> [Brief 1]: Copy the passage of the crypt isolation protocol between "Jejuna were flushed" and "or enteroid culture.", inclusive.
> [Brief 2]: Please continue the crypt isolation protocol from where it stops.

Jejuna were flushed with ice-cold PBS, cut open along the long axis of the tissue, and cut into 1- to 2-cm pieces. Pieces were washed in 5 mL ice-cold PBS, placed in 5 mL ice-cold 5 mmol/L EDTA/1XPBS pH 7.4, and shaken at 4°C for 30 minutes. Next, pieces were gently shaken for 15 seconds. Pieces were moved to a fresh tube containing 5 mL ice-cold PBS and shaken for 1–2 minutes until crypts detach from tissue. We added 5 mL 2% sorbitol in 1× PBS, inverted to mix the samples, and filtered the crypts through a 70-μm filter. Filtered crypts were spun down at 200g for 5 minutes at 4°C. Supernatant was aspirated off, and pellet was used for RNA isolation or enteroid culture.

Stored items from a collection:
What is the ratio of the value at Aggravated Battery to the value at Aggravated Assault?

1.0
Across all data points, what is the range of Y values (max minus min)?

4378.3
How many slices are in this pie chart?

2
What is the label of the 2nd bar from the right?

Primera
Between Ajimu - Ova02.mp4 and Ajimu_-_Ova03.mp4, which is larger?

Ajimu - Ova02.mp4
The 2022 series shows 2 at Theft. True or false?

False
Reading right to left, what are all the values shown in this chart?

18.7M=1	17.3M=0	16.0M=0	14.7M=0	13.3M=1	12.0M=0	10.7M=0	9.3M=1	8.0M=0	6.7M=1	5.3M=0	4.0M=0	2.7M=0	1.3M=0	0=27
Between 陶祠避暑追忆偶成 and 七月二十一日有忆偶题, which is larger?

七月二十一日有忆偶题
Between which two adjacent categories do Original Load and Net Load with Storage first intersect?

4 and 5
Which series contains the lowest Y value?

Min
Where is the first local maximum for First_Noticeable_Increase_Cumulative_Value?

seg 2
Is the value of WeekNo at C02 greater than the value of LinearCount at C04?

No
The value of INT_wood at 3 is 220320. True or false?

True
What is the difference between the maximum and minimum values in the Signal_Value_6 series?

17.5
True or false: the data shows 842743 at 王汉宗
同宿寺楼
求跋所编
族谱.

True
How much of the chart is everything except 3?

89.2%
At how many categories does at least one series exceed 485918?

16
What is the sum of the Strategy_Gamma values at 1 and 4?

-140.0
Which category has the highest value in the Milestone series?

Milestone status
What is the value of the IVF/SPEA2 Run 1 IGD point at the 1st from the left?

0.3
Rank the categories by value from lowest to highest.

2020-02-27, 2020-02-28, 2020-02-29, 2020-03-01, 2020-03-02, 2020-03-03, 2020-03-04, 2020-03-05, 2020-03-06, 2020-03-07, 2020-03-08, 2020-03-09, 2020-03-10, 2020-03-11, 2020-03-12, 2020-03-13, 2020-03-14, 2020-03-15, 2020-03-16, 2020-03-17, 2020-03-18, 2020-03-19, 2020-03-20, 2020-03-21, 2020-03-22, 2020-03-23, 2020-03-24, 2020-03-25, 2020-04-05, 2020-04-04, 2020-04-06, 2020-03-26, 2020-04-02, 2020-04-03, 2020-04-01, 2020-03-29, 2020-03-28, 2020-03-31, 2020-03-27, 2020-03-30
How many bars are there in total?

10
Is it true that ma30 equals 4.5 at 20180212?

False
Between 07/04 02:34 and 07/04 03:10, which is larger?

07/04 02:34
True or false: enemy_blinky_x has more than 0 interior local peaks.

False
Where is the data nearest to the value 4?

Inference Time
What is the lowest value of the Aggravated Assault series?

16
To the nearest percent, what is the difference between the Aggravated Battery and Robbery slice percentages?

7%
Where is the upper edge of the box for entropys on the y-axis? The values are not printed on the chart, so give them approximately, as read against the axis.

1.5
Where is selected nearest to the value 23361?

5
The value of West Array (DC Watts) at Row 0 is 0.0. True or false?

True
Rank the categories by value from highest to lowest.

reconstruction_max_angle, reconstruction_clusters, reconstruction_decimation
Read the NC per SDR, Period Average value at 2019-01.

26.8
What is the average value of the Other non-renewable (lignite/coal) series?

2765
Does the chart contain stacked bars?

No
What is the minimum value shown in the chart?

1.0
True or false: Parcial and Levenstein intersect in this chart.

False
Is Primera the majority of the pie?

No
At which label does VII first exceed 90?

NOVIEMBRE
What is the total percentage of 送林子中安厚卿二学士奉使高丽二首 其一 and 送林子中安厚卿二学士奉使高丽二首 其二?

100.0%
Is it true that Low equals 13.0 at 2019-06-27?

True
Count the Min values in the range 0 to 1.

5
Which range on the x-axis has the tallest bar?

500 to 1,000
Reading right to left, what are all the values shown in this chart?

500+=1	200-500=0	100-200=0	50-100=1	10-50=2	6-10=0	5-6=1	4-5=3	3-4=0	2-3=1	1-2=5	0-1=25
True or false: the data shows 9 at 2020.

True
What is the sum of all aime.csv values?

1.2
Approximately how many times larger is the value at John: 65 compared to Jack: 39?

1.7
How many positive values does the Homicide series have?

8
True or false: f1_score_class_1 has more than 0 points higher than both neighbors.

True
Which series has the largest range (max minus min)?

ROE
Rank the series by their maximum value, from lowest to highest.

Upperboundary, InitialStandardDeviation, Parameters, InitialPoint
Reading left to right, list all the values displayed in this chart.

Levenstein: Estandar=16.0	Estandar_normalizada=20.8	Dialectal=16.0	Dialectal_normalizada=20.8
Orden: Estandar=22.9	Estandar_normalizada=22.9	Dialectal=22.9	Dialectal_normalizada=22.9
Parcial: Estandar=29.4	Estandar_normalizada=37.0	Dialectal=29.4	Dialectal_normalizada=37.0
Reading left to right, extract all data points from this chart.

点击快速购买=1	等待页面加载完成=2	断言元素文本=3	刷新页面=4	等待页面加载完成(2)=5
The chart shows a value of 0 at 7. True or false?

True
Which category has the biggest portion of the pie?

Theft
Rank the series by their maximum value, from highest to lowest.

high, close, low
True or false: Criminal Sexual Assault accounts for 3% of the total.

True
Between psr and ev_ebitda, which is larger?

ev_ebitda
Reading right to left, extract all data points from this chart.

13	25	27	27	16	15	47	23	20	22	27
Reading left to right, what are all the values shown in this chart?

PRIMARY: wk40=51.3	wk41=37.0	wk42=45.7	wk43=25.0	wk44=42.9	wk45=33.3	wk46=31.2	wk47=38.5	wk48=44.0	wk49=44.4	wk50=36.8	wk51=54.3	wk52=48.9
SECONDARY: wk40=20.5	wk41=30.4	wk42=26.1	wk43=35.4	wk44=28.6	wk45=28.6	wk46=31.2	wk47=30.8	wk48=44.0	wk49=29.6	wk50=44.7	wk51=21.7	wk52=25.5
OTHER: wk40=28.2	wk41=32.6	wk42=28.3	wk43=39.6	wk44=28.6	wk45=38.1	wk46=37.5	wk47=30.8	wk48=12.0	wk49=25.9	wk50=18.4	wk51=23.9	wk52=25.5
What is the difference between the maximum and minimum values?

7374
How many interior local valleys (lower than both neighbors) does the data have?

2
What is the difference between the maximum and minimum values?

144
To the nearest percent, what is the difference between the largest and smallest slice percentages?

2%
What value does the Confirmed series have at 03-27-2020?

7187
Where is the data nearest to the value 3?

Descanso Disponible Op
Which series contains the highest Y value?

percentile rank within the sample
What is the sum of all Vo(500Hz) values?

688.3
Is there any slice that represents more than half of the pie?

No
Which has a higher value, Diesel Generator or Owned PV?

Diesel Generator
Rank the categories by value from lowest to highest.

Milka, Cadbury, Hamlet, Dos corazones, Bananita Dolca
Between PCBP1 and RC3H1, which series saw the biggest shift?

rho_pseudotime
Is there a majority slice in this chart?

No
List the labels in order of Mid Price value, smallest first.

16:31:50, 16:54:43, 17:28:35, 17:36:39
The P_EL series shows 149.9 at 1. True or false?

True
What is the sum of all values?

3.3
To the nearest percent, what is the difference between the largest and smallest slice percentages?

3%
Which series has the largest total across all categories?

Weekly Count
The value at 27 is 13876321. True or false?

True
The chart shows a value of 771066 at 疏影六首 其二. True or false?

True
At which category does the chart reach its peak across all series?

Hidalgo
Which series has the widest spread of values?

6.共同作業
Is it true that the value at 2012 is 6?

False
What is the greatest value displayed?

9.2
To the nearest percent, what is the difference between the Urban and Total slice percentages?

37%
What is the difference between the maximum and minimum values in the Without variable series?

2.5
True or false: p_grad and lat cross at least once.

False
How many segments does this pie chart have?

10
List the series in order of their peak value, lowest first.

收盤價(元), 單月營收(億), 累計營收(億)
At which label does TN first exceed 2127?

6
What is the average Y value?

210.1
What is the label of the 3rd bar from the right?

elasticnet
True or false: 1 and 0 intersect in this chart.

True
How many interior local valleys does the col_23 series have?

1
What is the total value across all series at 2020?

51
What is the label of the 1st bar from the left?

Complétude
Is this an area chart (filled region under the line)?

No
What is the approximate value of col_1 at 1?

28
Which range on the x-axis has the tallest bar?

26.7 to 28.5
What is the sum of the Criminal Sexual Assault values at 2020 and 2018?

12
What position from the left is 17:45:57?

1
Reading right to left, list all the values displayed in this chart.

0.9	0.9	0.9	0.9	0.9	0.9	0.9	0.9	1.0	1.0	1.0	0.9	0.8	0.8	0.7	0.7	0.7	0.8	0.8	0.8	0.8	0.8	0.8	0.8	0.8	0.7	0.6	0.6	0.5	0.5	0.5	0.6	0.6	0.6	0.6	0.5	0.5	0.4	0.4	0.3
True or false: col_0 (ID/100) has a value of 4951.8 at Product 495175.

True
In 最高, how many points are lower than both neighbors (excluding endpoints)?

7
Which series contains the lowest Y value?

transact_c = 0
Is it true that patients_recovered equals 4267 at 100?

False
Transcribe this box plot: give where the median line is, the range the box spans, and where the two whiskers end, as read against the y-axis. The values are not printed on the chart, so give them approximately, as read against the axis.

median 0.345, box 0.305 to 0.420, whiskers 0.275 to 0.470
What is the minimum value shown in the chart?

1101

> [Task result 1]:
Jejuna were flushed with ice-cold PBS, cut open along the long axis of the tissue, and cut into 1- to 2-cm pieces. Pieces were washed in 5 mL ice-cold PBS, placed in 5 mL ice-cold 5 mmol/L EDTA/1XPBS pH 7.4, and shaken at 4°C for 30 minutes. Next, pieces were gently shaken for 15 seconds. Pieces were moved to a fresh tube containing 5 mL ice-cold PBS and shaken for 1–2 minutes until crypts detach from tissue. We added 5 mL 2% sorbitol in 1× PBS, inverted to mix the samples, and filtered the crypts through a 70-μm filter. Filtered crypts were spun down at 200g for 5 minutes at 4°C. Supernatant was aspirated off, and pellet was used for RNA isolation or enteroid culture.

> [Task result 2]:
Crypt Culture

For enteroid culture, approximately 40 freshly isolated jejunal crypts were suspended in 10 μL of growth factor reduced Matrigel (cat. #356231; Corning, Corning, NY) per well of a 24- well plate by using methods similar to those previously published by Sato et al. After 30 minutes at 37°C to solidify the Matrigel, 200 μL of Wnt3a-free culture medium [DMEM/F12 Advanced media (cat. #12634-010; Thermo Fisher Scientific), 1× penicillin/streptomycin (cat. #15140-122; Thermo Fisher Scientific), 1× HEPES (cat. #15630-106; Thermo Fisher Scientific), 1× Glutamax (cat. # 35050-079; Thermo Fisher Scientific), 1× N2 (cat. # 17502-048; Thermo Fisher Scientific), 1× B27 (cat. #17504-044; Thermo Fisher Scientific), 50 ng/mL EGF (cat. #2028-EG; R&D Systems, Minneapolis, MN), 100 ng/mL Noggin (cat. #250-38; Peprotech, Rocky Hill, NJ), and 500 ng/mL R-spondin (cat. #4645-RS/CF; R&D Systems)] was added to each well. Media were changed every other day. For quantification of budding, enteroids were evaluated on days 1, 3, and 6 after plating for number of buds. Enteroids with no buds were defined as spheres. The remaining enteroids were grouped into categories of 1, 2, 3, or 4+ buds. Data are presented as percentage.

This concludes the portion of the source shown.